La question du Christ en Afrique
Economie oblige, l’idéologie en échec laisse place, évidemment, à la violence. Que vient faire le Christ et l’absolution des péchés dans une contrée où l’on est constamment heureux, et donc éloigné de l’idée que le christianisme donne de Dieu ? C’est la question qui tourmentera, tout au long du roman, le R.P.S. Drumont et son boy, et à laquelle ils tenteront de répondre tout au long de l’histoire. Jusqu’à ce que, de désespoir, le Révérend Drumont finisse par douter du bien-fondé de sa mission et par se poser en défenseur d’un village menacé par la construction des routes. C’est toute l’histoire du choc des cultures et des cultes qui se joue ici ; celle du rapport à l’autre, qui, perçu comme inférieur, a l’outrecuidance de se poser en égal face à celui qui est censé le guider. Les brebis n’en sont pas, ou alors elles ne veulent pas être guidées, puisqu’elles estiment être déjà sur leur vallée aux verts pâturages. Et le prêtre est bien embêté ; comment admettre que ces païens puissent être les égaux d’un croyant fervent et sincère ? C’est un bilan des réponses inadaptées à cette question du rapport à l’autre que dresse Mongo Beti. Une question qui, finalement, préexiste à l’histoire coloniale : en des temps préhistoriques, n’est-ce pas cette même question qui se posa à l’homme de Néandertal ?
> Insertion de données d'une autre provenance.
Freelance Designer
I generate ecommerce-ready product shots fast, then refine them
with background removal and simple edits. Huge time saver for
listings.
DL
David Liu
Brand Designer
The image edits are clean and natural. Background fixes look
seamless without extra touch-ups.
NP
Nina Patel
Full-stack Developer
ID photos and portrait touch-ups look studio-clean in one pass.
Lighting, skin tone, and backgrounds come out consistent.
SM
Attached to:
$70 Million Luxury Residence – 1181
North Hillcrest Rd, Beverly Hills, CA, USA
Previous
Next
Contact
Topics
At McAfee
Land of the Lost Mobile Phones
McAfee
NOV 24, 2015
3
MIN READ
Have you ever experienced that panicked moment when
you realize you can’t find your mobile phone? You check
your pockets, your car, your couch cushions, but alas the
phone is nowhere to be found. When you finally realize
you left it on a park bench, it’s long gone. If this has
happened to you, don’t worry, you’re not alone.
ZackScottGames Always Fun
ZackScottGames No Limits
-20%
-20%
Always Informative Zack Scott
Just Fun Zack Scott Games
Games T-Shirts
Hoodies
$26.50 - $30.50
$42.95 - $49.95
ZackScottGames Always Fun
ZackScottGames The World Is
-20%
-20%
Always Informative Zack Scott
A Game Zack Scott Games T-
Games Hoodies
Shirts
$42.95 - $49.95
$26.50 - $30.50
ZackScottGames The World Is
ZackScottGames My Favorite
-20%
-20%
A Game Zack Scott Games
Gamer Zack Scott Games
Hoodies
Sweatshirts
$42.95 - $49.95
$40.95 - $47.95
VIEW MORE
Plus encore, l’auteur pose là les bases de ce que devrait être, comme il l’a si souvent montré à travers son œuvre, un écrivain : un témoin, sinon de son temps, du moins d’un temps fort. Pour que ne soient pas oubliées les exactions que l’homme a perpétrées envers ses frères. Mais en déformant la réalité pour créer de toutes pièces un missionnaire doté des scrupules qui tourmentent l’esprit profondément humaniste du R.P.S. Drumont, – l’auteur le signale d’ailleurs au début : jamais il n’y a eu, ni n’aura, de Révérend Drumont en Afrique, autrement ce serait trop beau – il nous rappelle, et c’est tout aussi important, que l’un des rôles de l’écrivain est aussi d’insuffler, de temps à autre, un peu d’espoir.